Give back the rows word for word, from the first row through the one containing "text at (468, 1288)", both ends included.

-- start ENTRIES SHOWN --

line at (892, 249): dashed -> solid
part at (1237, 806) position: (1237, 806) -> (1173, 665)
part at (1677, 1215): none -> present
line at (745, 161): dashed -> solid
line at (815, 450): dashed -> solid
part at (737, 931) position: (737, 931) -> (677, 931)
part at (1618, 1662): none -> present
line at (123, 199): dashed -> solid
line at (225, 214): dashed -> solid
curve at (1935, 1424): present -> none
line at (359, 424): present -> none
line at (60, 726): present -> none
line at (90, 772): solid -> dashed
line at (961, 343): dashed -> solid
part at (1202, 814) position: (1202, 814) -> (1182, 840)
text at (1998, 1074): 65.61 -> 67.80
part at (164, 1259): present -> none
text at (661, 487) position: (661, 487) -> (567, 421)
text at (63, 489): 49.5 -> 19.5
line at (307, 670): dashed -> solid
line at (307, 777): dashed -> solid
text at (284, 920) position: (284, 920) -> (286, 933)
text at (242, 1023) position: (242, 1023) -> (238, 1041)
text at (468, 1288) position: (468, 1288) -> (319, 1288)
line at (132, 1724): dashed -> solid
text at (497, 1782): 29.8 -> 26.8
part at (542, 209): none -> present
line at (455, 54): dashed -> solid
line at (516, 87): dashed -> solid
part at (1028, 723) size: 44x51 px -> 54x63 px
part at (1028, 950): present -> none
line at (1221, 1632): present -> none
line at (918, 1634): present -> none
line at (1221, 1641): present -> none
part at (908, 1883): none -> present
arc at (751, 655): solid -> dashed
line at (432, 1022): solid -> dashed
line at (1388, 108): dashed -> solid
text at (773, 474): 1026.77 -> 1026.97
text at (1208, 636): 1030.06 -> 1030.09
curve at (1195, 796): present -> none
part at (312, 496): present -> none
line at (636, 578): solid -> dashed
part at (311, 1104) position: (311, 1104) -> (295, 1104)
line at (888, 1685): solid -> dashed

-- end ENTRIES SHOWN --

#### [SOLUTION TO THIS TASK]
line at (892, 249): dashed -> solid
part at (1237, 806) position: (1237, 806) -> (1173, 665)
part at (1677, 1215): none -> present
line at (745, 161): dashed -> solid
line at (815, 450): dashed -> solid
part at (737, 931) position: (737, 931) -> (677, 931)
part at (1618, 1662): none -> present
line at (123, 199): dashed -> solid
line at (225, 214): dashed -> solid
curve at (1935, 1424): present -> none
line at (359, 424): present -> none
line at (60, 726): present -> none
line at (90, 772): solid -> dashed
line at (961, 343): dashed -> solid
part at (1202, 814) position: (1202, 814) -> (1182, 840)
text at (1998, 1074): 65.61 -> 67.80
part at (164, 1259): present -> none
text at (661, 487) position: (661, 487) -> (567, 421)
text at (63, 489): 49.5 -> 19.5
line at (307, 670): dashed -> solid
line at (307, 777): dashed -> solid
text at (284, 920) position: (284, 920) -> (286, 933)
text at (242, 1023) position: (242, 1023) -> (238, 1041)
text at (468, 1288) position: (468, 1288) -> (319, 1288)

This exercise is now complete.